(Hardware project source files)

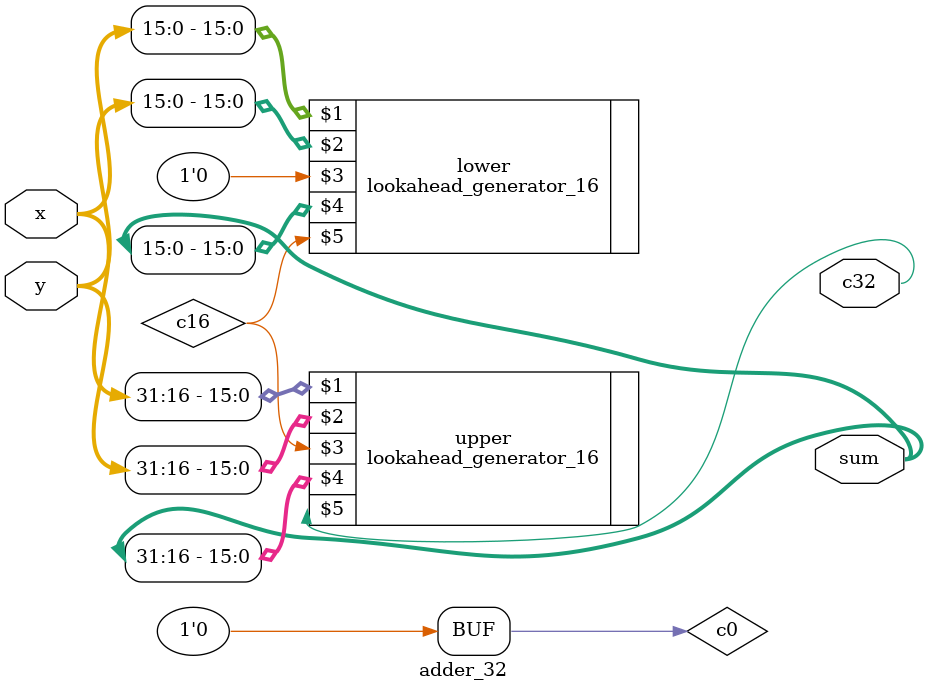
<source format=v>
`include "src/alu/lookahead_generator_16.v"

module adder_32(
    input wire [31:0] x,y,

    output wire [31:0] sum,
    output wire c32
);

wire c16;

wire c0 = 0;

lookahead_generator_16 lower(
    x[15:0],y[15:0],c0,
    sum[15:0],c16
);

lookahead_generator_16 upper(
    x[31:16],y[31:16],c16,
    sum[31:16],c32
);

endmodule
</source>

§ DESCRIPTION OF THE TASK
Every record is to be restated word for word, with the pictures left out.

§ EXERCISE ANSWER
<source format=v>
`include "src/alu/lookahead_generator_16.v"

module adder_32(
    input wire [31:0] x,y,

    output wire [31:0] sum,
    output wire c32
);

wire c16;

wire c0 = 0;

lookahead_generator_16 lower(
    x[15:0],y[15:0],c0,
    sum[15:0],c16
);

lookahead_generator_16 upper(
    x[31:16],y[31:16],c16,
    sum[31:16],c32
);

endmodule
</source>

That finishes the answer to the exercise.